Second, it’s an early flowering, once-blooming rose. Your first reaction might be disappointment, but it shouldn’t be. It’s true that this rose will bloom for a shorter time than reblooming roses. However—and this is an important however—it blooms during the first three weeks of June, before the Japanese beetles emerge! I may get only three weeks of flowers, but I get three weeks of perfect, unmolested flowers with no nasty holes gnawed into the buds. I’ll take that any day over months of half chewed, pesticide soaked flowers on rebloomers.
It should go without saying that ‘Cl. American Beauty’ is naturally quite disease resistant and cold hardy in Connecticut. You should always select perennial and woody plants for cold hardiness and disease resistance.
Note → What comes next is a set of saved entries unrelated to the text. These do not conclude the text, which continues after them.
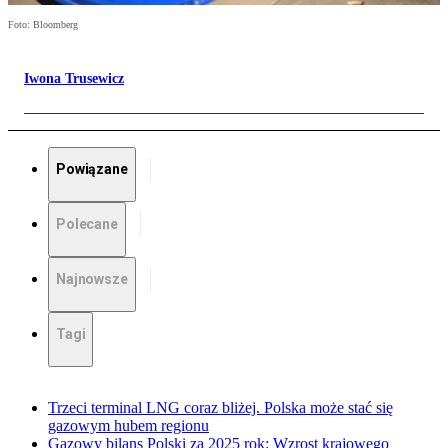
Foto: Bloomberg
Iwona Trusewicz
Powiązane
Polecane
Najnowsze
Tagi
Trzeci terminal LNG coraz bliżej. Polska może stać się
gazowym hubem regionu
Gazowy bilans Polski za 2025 rok: Wzrost krajowego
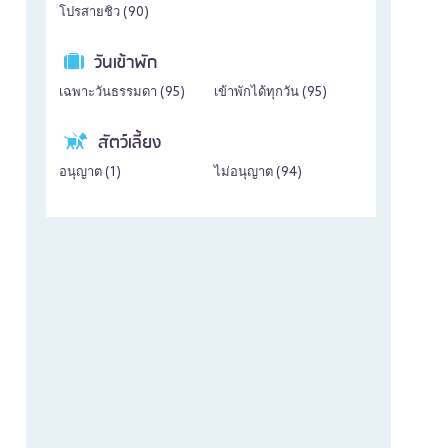
โปรสายชิว (
90
)
วันเข้าพัก
เฉพาะวันธรรมดา (
95
)
เข้าพักได้ทุกวัน (
95
)
สัตว์เลี้ยง
อนุญาต (
1
)
ไม่อนุญาต (
94
)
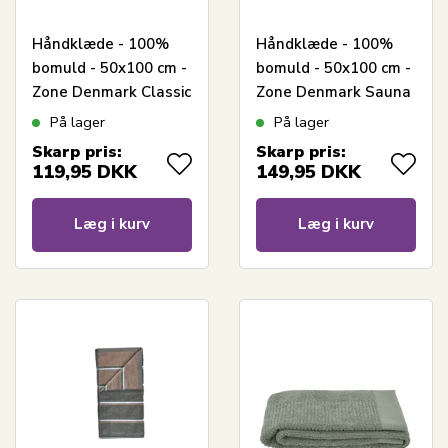
Håndklæde - 100%
Håndklæde - 100%
bomuld - 50x100 cm -
bomuld - 50x100 cm -
Zone Denmark Classic
Zone Denmark Sauna
- Olive Green
- Stribet Olive
På lager
På lager
Skarp pris:
Skarp pris:
119,95
DKK
149,95
DKK
Læg i kurv
Læg i kurv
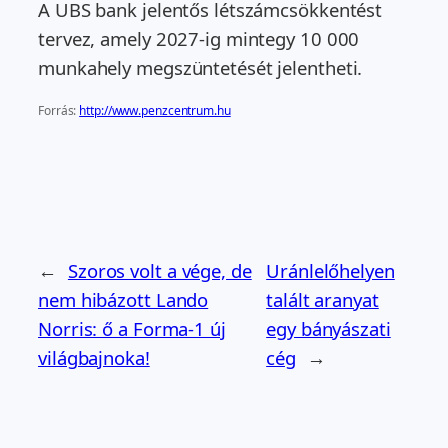
A UBS bank jelentős létszámcsökkentést
tervez, amely 2027-ig mintegy 10 000
munkahely megszüntetését jelentheti.
Forrás:
http://www.penzcentrum.hu
←
Szoros volt a vége, de
Uránlelőhelyen
nem hibázott Lando
talált aranyat
Norris: ő a Forma-1 új
egy bányászati
világbajnoka!
cég
→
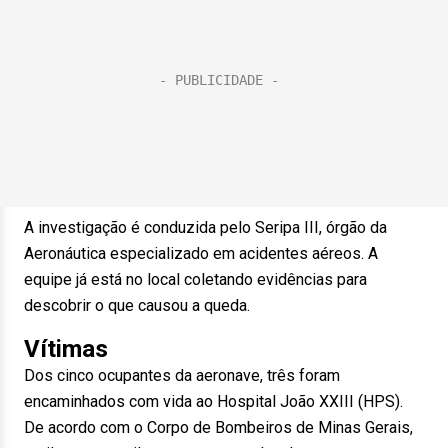
A investigação é conduzida pelo Seripa III, órgão da
Aeronáutica especializado em acidentes aéreos. A
equipe já está no local coletando evidências para
descobrir o que causou a queda.
Vítimas
Dos cinco ocupantes da aeronave, três foram
encaminhados com vida ao Hospital João XXIII (HPS).
De acordo com o Corpo de Bombeiros de Minas Gerais,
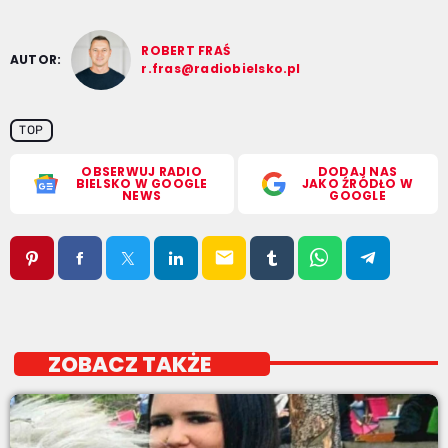
ROBERT FRAŚ
AUTOR:
r.fras@radiobielsko.pl
TOP
OBSERWUJ RADIO
DODAJ NAS
BIELSKO W GOOGLE
JAKO ŹRÓDŁO W
NEWS
GOOGLE
email
ZOBACZ TAKŻE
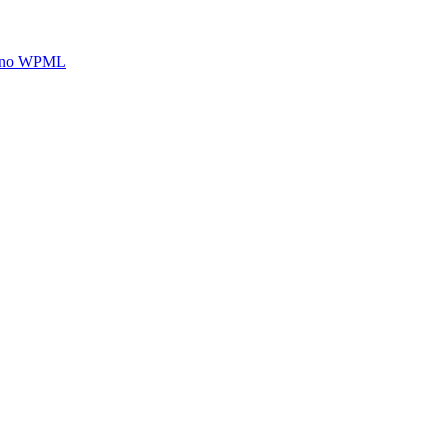
rte no WPML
Now, some of you might say that a once-blooming rose isn’t an alternative to a traditional cottage garden plant—it is a traditional cottage garden plant! And you’d be half right. Although ‘Cl. American Beauty’ is a cross introduced in the early 1900s, it has more in common with truly old roses than it does with most modern ones. The point is that a lot of gardeners either might not know or might not make the time to find out what kind of rose is most likely to succeed in a given garden. They’d just go to a nursery and pick one they liked. That’s understandable, because it’s easy to have your socks knocked off by some trendy plant fresh from the grower looking better than it ever will again because of all the protection, coddling and extraordinary care it’s received. Can you give it that same level of care? Probably not. Better to choose something that doesn’t need all that extra care.
My ‘Cl. American Beauty’ doesn’t need to be sprayed with fungicides, and it doesn’t require that I take any measures against Japanese beetles. Oh, and by the way…its fragrance is heavenly! As roses for cottage gardens go, I couldn’t ask for more.
Just the thought of having a rose in bloom BEFORE the Japanese beetles appear is enough to make me give serious consideration to ‘Cl. American Beauty.'(Great movie too.) I’d have to find the right arbor or pillar, how’d you make your “8′ tall cedar pillar with hardware cloth sides.” And what’s “hardware cloth?” If its aroma comes close to ‘Gertrude Jekyll’ I’d be most happy.
So, are you saying I have a convert? ☺
A great source for high quality old and not-so-old roses (and information about them) is the Antique Rose Emporium. They’re a specialty grower in Texas that sells mail order, which is how I got my ‘Cl. American Beauty’. Of course, I also advise checking out rose forums online and especially trying to make contact with a knowledgeable local rosarian (public rose gardens and arboreta are good places to start) before committing to a specific rose for a particular locale.
I haven’t got much of a “smell memory,” so I can’t say how close the fragrance of ‘Cl. American Beauty’ comes to that of ‘Gertrude Jeckll’, but I can assure you that it’s pure bliss!